Next up is a sleek, hypercar of a wrist machine, the recently discontinued Chanel J12 Superleggera Chronograph (Ref H1624 version). Chanel, known for their decadent quilted leather handbags and iconic “little black dress”, have long been in jewellery and timepieces, but the bulk of those watches tended to reside in the “dress watch” world. Then, in 1999, they shocked the fashion world with the introduction of the fully ceramic unisex J12 model dive-style watch. Available in a variety of sizes, in both glossy black and white, it was an instant hit, and became a mainstay of the catalogue that continues to this day, with new flavours (including rainbow jewelled models) being introduced on an annual basis. The Superleggera (“Superlight”) iteration is my personal favourite (with the 300 metre J12 Marine diver a close second). Available in several different versions and finishes throughout its product life, my preference is for the visually arresting H1624 reference, with its highly legible black-on-silver dial, trim case height (for a chronograph) of 12mm, and bold black ceramic and aluminum two-tone bracelet. It’s a stunner. The Superleggera also features a COSC-certified movement and 200m of water resistance with screw-down pushers and crown, so it’s as high-performance as that Pagani Zonda you’re currently doing donuts in. Available on the secondary market starting around $4,000 USD.

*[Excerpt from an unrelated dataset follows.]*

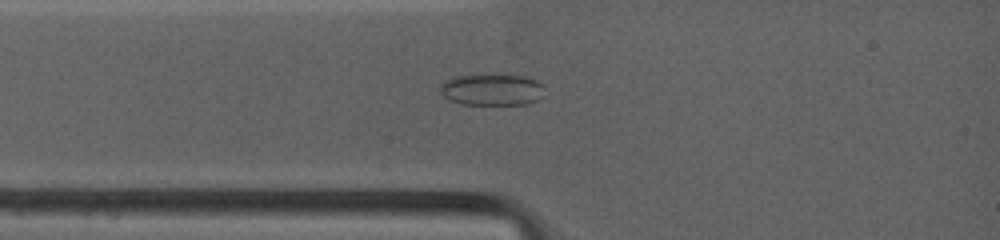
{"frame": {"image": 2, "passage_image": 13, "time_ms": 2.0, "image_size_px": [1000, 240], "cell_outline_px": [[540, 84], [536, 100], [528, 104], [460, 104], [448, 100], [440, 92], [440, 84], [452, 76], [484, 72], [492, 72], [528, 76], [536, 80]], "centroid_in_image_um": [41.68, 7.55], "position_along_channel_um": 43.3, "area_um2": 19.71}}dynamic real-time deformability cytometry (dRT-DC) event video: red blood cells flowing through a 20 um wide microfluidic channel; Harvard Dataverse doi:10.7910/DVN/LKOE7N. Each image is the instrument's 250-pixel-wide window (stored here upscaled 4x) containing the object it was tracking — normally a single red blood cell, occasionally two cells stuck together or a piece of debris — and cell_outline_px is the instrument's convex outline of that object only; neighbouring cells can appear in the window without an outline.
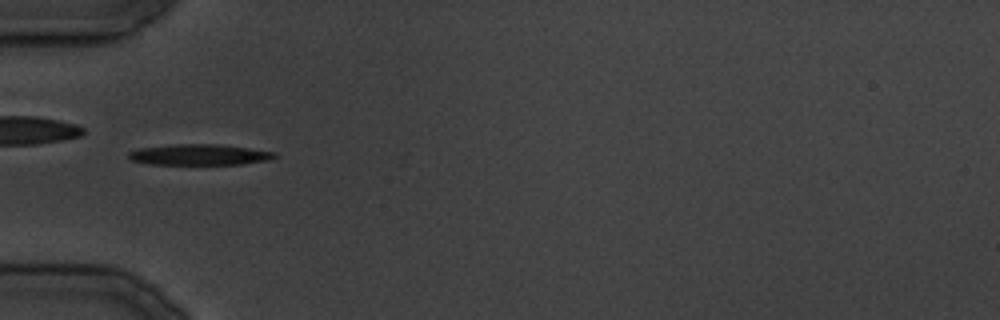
{"species": "common noctule bat (a hibernating species)", "species_latin": "Nyctalus noctula", "temperature_condition": "cold", "stored_images_in_passage": 9, "camera_frame_rate_fps": 3000, "um_per_image_px": 0.085, "animal": {"sex": "male", "body_mass_g": 19.5, "forearm_length_mm": 54.6}, "frame": {"image": 1, "passage_image": 6, "time_ms": 5.667, "image_size_px": [1000, 320], "cell_outline_px": [[280, 156], [272, 160], [240, 164], [148, 164], [132, 160], [128, 156], [128, 152], [140, 148], [176, 144], [216, 144], [248, 148], [276, 152]], "centroid_in_image_um": [17.01, 13.15], "position_along_channel_um": 68.0, "area_um2": 17.74}}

From the sleek and sinuous, to the completely out-there, we come to the Dior Homme Chiffre Rouge D02 dive watch from 2009. Designed by Hedi Slimane, it’s a strange one for sure, but I find it so compelling. I just love the violent collision of opposites between utility and haute couture. Just look at this thing. Black rubber on stainless case and bracelet, ETA 2824 movement, 300 metres water resistance, and that crown guard…thing. It’s like a grenade trigger.
Then, peeking around the reverse, a red crystal display caseback, showcasing the movement in the most lurid fashion imaginable. The entire Dior Chiffre Rouge lineup has similarly outrageous touches, but none so dangerous-looking. I love it. You should be able to find one starting at around $2,500 USD.
Known initially for jewellery, Bulgari has evolved in a very big way to enjoy some major successes in the watch arena as well, but its main focus has been more refined pieces, such as the red-hot Octo Finissimo. Would it surprise you that they have a legit dive watch in their back catalogue? I was. But the Bulgari Diagono Scuba is a real-deal diver’s watch, and although no longer part of the product line, it was available in a dizzying array of models, including two-tone versions, chronographs, and an absolutely bonkers 2000 metre model. Not too shabby for a fancy jewellery maker.
The classic Diagono Scuba reference has an in-house movement, and was available on an integrated rubber strap or steel bracelet, with 300m water resistance, and in a rainbow of dial colours, including summery tones of yellow, orange, or white with matching straps. It has an elegance that belies its rugged build quality, and is a super-cool choice for those seeking a refined piece with actual diving cred. And a preowned Diagono Scuba could be the sleeper bargain of this list, with examples starting at around $1,500 USD.
Here’s something you’d never expect: A legitimate tool watch from luxury house Hermès, known for their fine leather goods and silk scarves. Hermès does manufacture watches, but they’re usually somewhat delicate-featured affairs, save for this beast of a tool watch, the Hermès Clipper Automatic Chronograph. It’s a roided-out 44mm behemoth in either steel or titanium, with 200 metres water resistance and screw-down pushers and crown. A Valjoux 7750 is the beating heart of this absolute bomber, and it was available on both metal and rubber to suit your personal style. You should be able to track one down starting right around $2,000 USD.
Bonus Track: Calibre de Cartier Diver in Blue Steel. I’m sorry, but I couldn’t leave out a supermodel-ready watch with ‘Blue Steel’ in the name! Yes, Cartier has a long history with watches and jewelry, but none so brutally capable as this 300 metre diver. Available in a variety of metals and finishes, it’s as refined as you’d expect from Cartier, but with an exterior as tough as a Belstaff motorcycle jacket. And, being a Cartier, it won’t come cheap. Expect to pay a minimum of $5,000 USD on the secondary market.